INHALT: Die zu Beginn dieses Jahrhunderts vor allem von David Hilbert begründete Axiomatische Methode der Mathematik hatte das Ziel, die gesamte Mathematik auf eine endliche Anzahl von Axiomen zurückzuführen, aufgrund derer sich mit einer Entscheidungsprozedur für jede mathematische Aussage zumindest im Prinzip auf rein mechanische Weise feststellen läßt, ob sie richtig oder falsch ist.
Dieser Ansatz erwies sich als undurchführbar: Nach einem vielzitierten Satz von Gödel gibt es in jeder mathematischen Theorie, die mindestens die natürlichen Zahlen enthält, wahre Aussagen, die sich nicht aus den Axiomen herleiten lassen. Weitere Arbeiten von Turing und Rice lieferten konkrete unentscheidbare Probleme der Berechenbarkeitstheorie wie etwa das Halteproblem für Turing-Maschinen und zeigten die Unmöglichkeit einer Entscheidungsprozedur selbst für die beweisbaren Aussagen einer Theorie. Inzwischen kennt man konkrete unentscheidbare Probleme auch in der Zahlentheorie (Lösbarkeit diophantischer Gleichungen) und der Analysis (Gleichheit reeller Funktionen, Lösbarkeit reeller Gleichungen, Langzeitverhalten der Lösungen von Differentialgleichungen bei chaotischen Systemen, Konvergenzverhalten numerischer Iterationsverfahren, Fraktale); auf der anderen Seite weiß man aber auch, daß es beispielsweise für die euklidische Elementargeometrie eine Endscheidungsprozedur gibt.

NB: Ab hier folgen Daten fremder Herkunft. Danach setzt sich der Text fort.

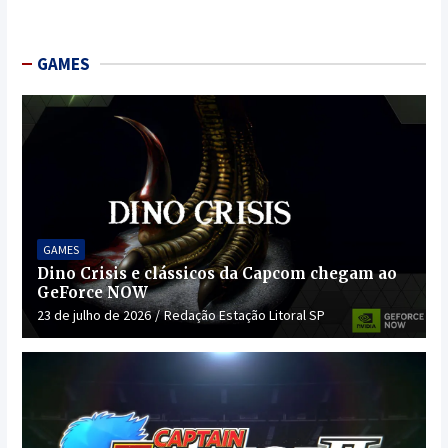
GAMES
GAMES
Dino Crisis e clássicos da Capcom chegam ao
GeForce NOW
23 de julho de 2026
Redação Estação Litoral SP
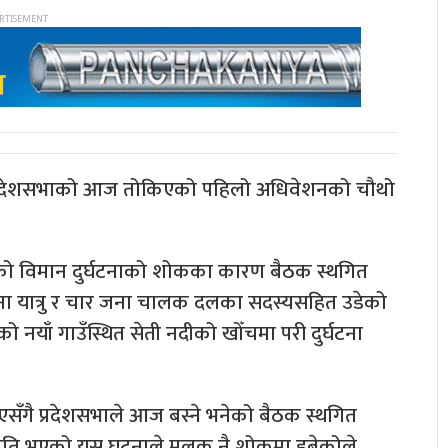
ली प्रदेशसभाको आज तोकिएको पहिलो अधिवेशनको चौथो
ो विमान दुर्घटनाको शोकका कारण बैठक स्थगित
ना यात्रु र चार जना चालक दलका सदस्यसहित उडेको
ाँ गाउँस्थित सेती नदीको खोँचमा परी दुर्घटना
एसँगै प्रदेशसभाले आज बस्ने भनेको बैठक स्थगित
क्षति भएको यस घटनाले मुलुक नै शोकमा डुबेकोले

Im Seminar sollen die wichtigsten Sätze dieser Art vorgestellt und -soweit möglich- bewiesen werden; daneben sollen auch weitere Entwicklungen wie Chaitins Algorithmische Komplexitätstheorie vorgestellt werden und die Konsequenzen unentscheidbarer Probleme für die Mathematik diskutiert werden. Als Beispiel dafür seien etwa die umstrittenen Thesen von Penrose erwähnt (siehe etwa sein Buch Shadows of the mind), wonach aufgrund der Gödelschen Sätze viele Ziele der Künstlichen Intelligenz prinzpiell unerreichbar sind und ein Computer insbesondere nie ein menschliches Gehirn simulieren kann - selbst wenn es nur um mathematisches Schließen geht.
Ähnlich wurde auch von Juristen schon argumentiert, daß aufgrund der Gödelschen Sätze kein Gesetzessystem für sich allein das vom Richter zu sprechende Recht festlegen kann.